There’s no substitute for someone having their own relationship with God. That is where the church serves first and most powerfully. But there are countless ways the church can serve individuals with special needs practically: Providing friendship, social support, material support and the like. Ministries designed specifically with their needs in mind are a potent and transformative tool.

People of faith are also in a unique position to explore and exercise compassion and use their talents to help other people. It doesn’t matter if you’re a contractor, a therapist, an attorney, a teacher, or a mechanic. 

Nobody can do everything, but everybody can do something. And as Christians, all of us — until the day we die — should be able to see our needs and the needs of others as one of our greatest avenues to greater and better love.
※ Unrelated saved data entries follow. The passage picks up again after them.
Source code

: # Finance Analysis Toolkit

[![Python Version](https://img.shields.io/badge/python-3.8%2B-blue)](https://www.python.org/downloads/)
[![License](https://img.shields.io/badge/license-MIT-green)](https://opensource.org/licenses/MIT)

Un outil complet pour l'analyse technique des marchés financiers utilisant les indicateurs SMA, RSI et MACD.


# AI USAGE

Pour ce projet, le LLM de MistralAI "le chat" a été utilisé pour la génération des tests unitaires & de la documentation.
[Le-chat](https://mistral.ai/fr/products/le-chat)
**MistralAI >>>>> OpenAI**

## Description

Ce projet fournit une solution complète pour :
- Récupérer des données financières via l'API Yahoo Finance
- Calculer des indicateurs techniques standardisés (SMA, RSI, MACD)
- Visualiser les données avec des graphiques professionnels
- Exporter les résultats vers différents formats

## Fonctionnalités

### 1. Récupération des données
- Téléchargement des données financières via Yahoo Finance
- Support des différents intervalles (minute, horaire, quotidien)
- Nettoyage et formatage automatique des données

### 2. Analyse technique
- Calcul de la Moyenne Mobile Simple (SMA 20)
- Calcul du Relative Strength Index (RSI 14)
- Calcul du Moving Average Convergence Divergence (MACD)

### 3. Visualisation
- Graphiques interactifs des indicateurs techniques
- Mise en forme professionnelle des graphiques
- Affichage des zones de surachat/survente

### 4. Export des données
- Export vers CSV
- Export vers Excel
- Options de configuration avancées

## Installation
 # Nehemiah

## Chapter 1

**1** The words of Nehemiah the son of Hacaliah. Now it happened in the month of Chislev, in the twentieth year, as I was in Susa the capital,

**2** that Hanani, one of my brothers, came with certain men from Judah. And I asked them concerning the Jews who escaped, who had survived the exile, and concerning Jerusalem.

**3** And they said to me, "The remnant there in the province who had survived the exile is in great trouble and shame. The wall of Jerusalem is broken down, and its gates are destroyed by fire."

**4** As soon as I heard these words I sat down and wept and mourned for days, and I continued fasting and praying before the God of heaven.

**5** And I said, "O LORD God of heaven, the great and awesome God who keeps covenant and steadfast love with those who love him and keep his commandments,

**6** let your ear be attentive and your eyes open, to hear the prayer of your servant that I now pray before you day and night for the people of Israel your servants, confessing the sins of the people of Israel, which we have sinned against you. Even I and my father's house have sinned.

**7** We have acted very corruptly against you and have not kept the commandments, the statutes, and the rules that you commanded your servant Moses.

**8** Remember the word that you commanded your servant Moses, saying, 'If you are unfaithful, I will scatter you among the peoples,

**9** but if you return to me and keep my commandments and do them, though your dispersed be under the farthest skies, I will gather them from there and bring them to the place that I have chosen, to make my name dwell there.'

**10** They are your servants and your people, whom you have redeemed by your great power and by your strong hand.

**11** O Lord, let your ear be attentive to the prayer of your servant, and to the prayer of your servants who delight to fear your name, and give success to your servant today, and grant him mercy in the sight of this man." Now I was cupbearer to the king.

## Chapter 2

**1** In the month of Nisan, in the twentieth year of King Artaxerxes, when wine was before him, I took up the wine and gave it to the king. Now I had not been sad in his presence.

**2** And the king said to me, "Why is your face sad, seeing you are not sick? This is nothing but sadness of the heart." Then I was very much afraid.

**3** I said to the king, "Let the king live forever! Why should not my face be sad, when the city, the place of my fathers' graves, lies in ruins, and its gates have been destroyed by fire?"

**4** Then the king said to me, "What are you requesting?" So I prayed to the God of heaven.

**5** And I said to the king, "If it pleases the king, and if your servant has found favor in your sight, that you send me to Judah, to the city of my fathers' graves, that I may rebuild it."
After all, we don’t get inspired by people born with a silver spoon in their mouth. We get inspired by people who persevere through adversity. We get inspired by those who overcome. So become part of someone else’s fight. Learn from them. Help them. Love, know and cherish them. The life most transformed might be your own.

Dr. David Traver runs a leading medical practice in the Bay Area specializing in neuro-developmental disorders. David is an elder in the Bay Area Christian Church and has served as a medical missionary throughout Asia, including the Philippines, Vietnam, and Cambodia.